El contexto de la sumisión: un guiño a México antes de la Cumbre
Las palabras del rey no son casuales. Con la XXX Cumbre Iberoamericana prevista para los días 4 y 5 de noviembre de 2026 en Madrid, están convocados los 22 países que integran formalmente la Comunidad Iberoamericana, un espacio que reúne a 19 naciones de América Latina junto con España, Portugal y Andorra, y que, a diferencia de otros foros internacionales, incluye tradicionalmente a todos sus Estados miembros sin exclusiones por parte del país anfitrión . Aunque todos están invitados por derecho como miembros de la Secretaría General Iberoamericana (SEGIB), la asistencia de los jefes de Estado puede variar según el contexto diplomático, como ocurrió en la cumbre de 2024, donde algunos países como México, Venezuela y Nicaragua no estuvieron representados al más alto nivel.
Todo indica que este reconocimiento busca facilitar la presencia de México y de su presidenta Claudia Sheinbaum. Fuentes diplomáticas y medios señalan que el Gobierno de Sánchez carga al Rey la responsabilidad de impulsar la cumbre, tras tensiones previas con México por la falta de disculpas formales.
«Ha habido luchas, digamos, controversias morales y éticas en cuanto a cómo se ejerce el poder desde el primer día […] hay un afán de protección, que luego la realidad hace que no se cumpla como se pretende y hay mucho, mucho abuso», declaró Felipe VI en conversación informal con el embajador Quirino Ordaz Coppel.
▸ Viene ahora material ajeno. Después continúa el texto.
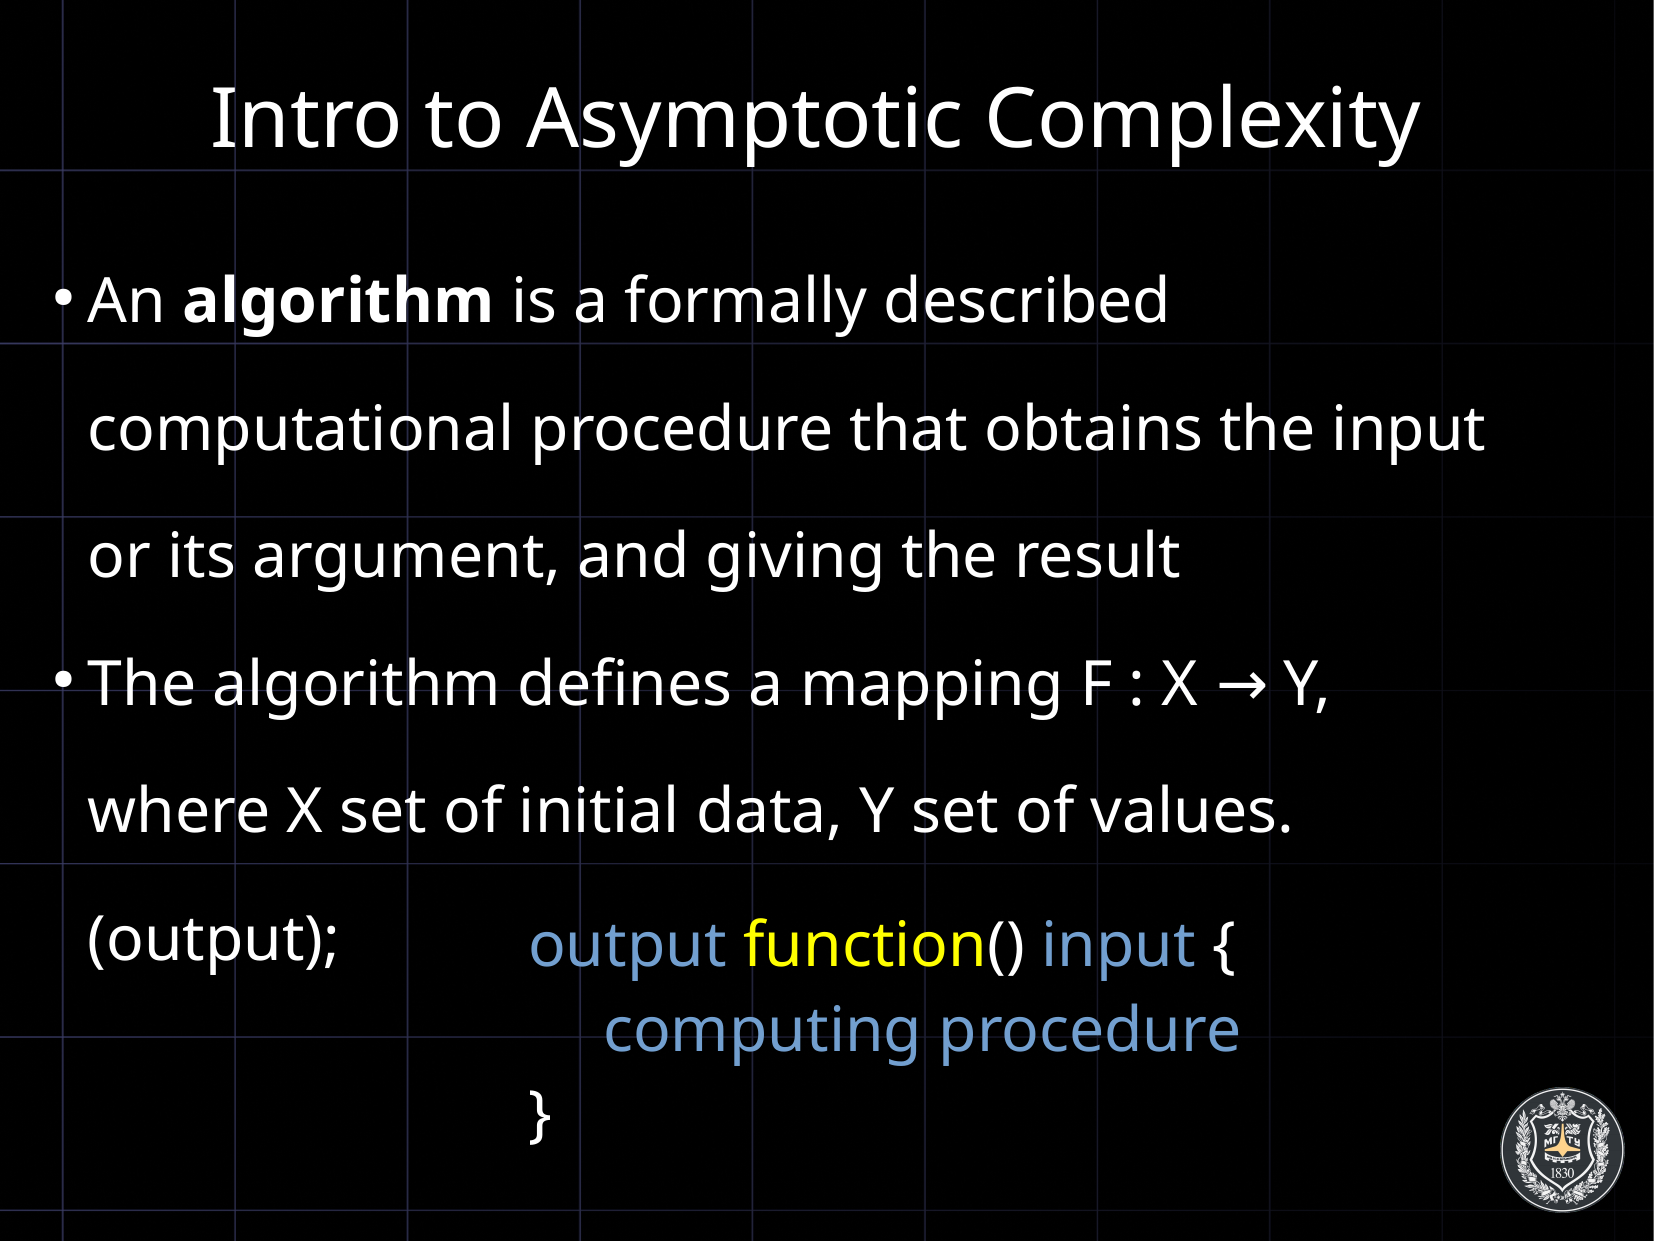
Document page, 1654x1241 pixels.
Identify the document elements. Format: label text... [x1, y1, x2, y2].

title Intro to Asymptotic Complexity [82, 37, 1571, 193]
picture [0, 0, 1654, 1241]
text_box An algorithm is a formally described computational procedure that obtains the input or its argument, and giving the result The algorithm defines a mapping F : X → Y, where X set of initial data, Y set of values. (output); [37, 206, 1538, 899]
text_box output function() input { computing procedure } [513, 891, 1313, 1126]
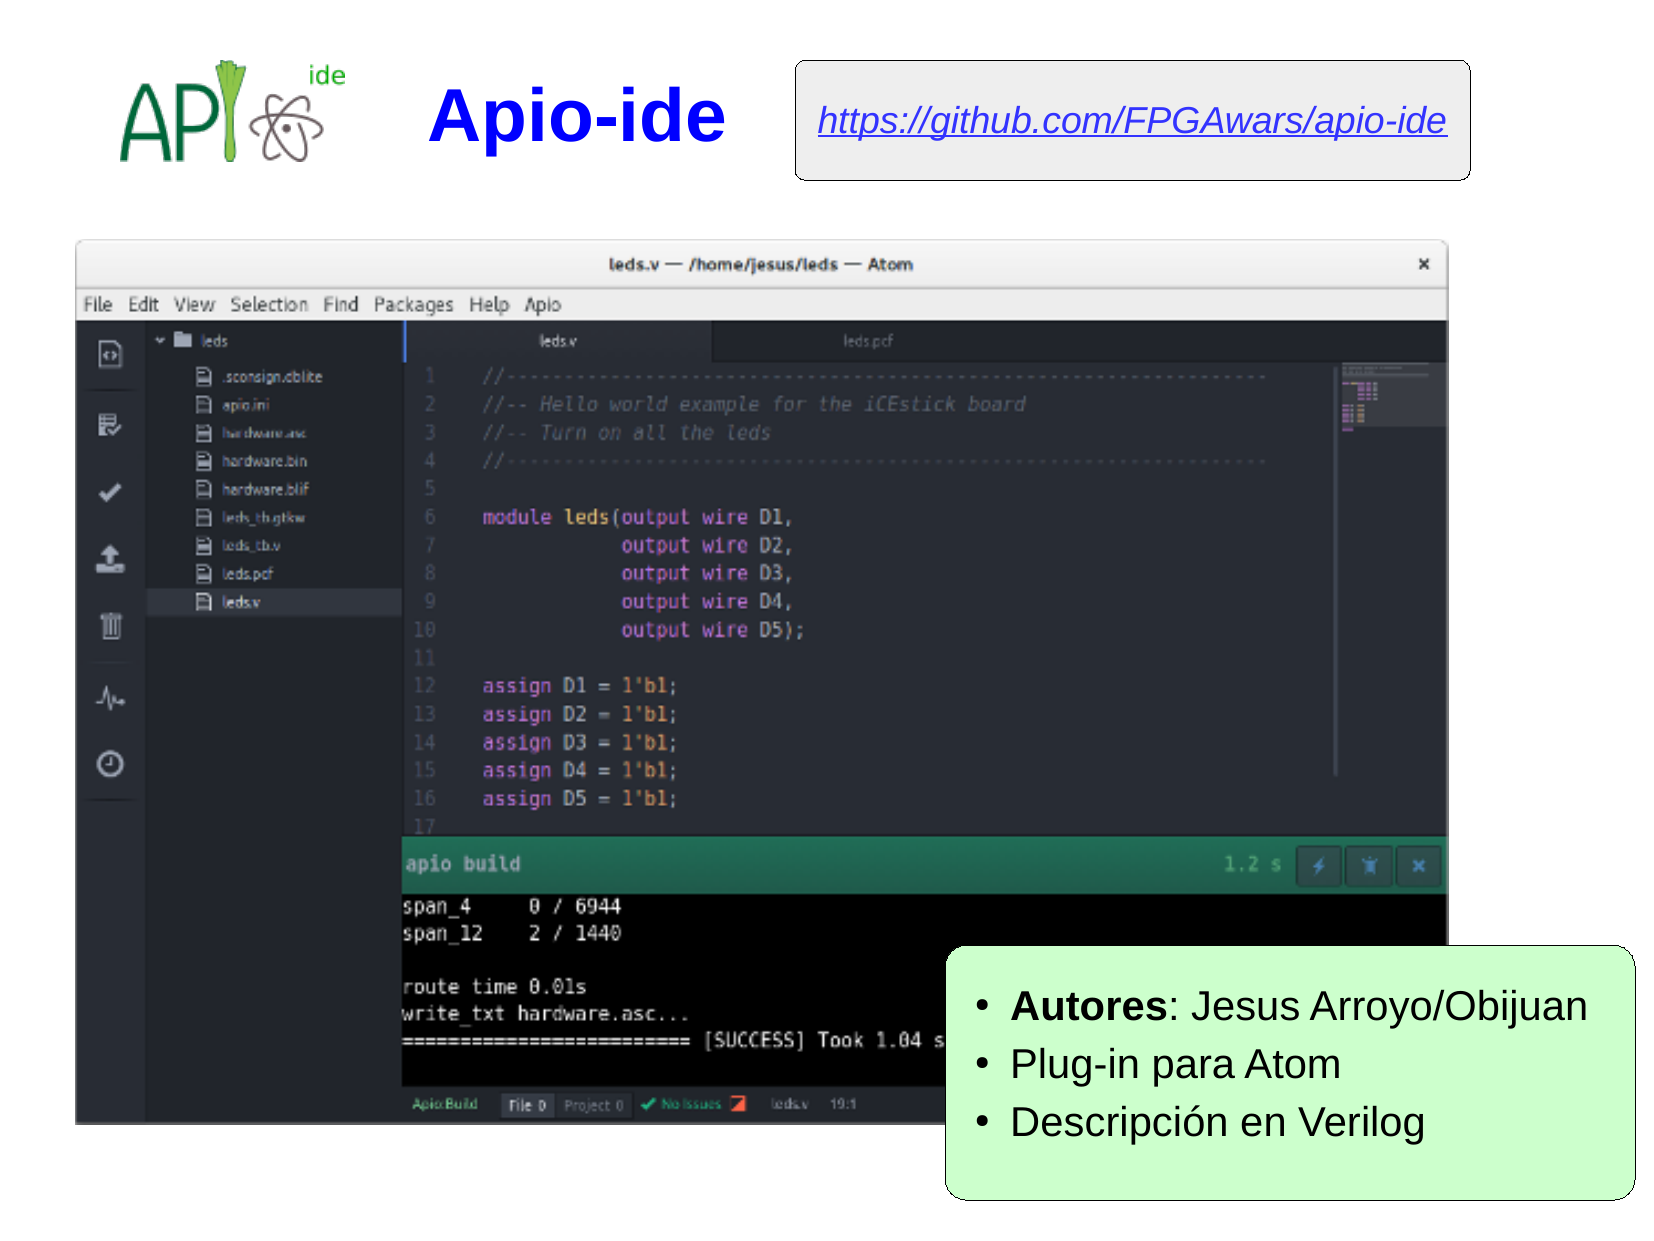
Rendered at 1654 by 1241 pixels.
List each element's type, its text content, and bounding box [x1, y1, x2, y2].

Esta no es la primera vez que el monarca se inclina ante narrativas anti-españolas. Recordemos que evitó responder a las exigencias de disculpas de López Obrador en 2019, pero ahora, con la cumbre en puerta, opta por bajarse los pantalones para no perder aliados.
La leyenda negra avanza: por qué no hay que ceder ni un milímetro
España ha realizado un esfuerzo titánico en los últimos años para desmontar la leyenda negra antiespañola, impulsada por potencias rivales y adoptada por la izquierda global. Historiadores serios han demostrado que las Leyes de Indias representaron un avance jurídico único en la protección de los indígenas, algo inexistente en otras colonizaciones europeas.
Sin embargo, Felipe VI valida el relato victimista: «Hay cosas que hoy en día no pueden hacernos sentir orgullosos», añadió, juzgando el pasado con ojos del presente. Esta visión presentista ignora el contexto histórico y entrega munición a quienes exigen reparaciones eternas.
Vox ya ha reaccionado con indignación: «Estamos estupefactos» ante unas palabras que alimentan la narrativa izquierdista. Medios como OK Diario lo califican directamente de suma al relato de la leyenda negra.
No más cesiones: quien no quiera venir, que no venga
La Cumbre Iberoamericana debe ser un foro de cooperación real, no un escenario para humillaciones unilaterales. Si México o cualquier país exige genuflexiones históricas para asistir, que no venga. España no necesita mendigar presencia a costa de su dignidad.
La monarquía, una vez más, demuestra su inutilidad al alinearse con la agenda sanchista y progresista internacional. En lugar de defender con firmeza el legado español —el más humano de la historia colonial—, opta por la autodegradación.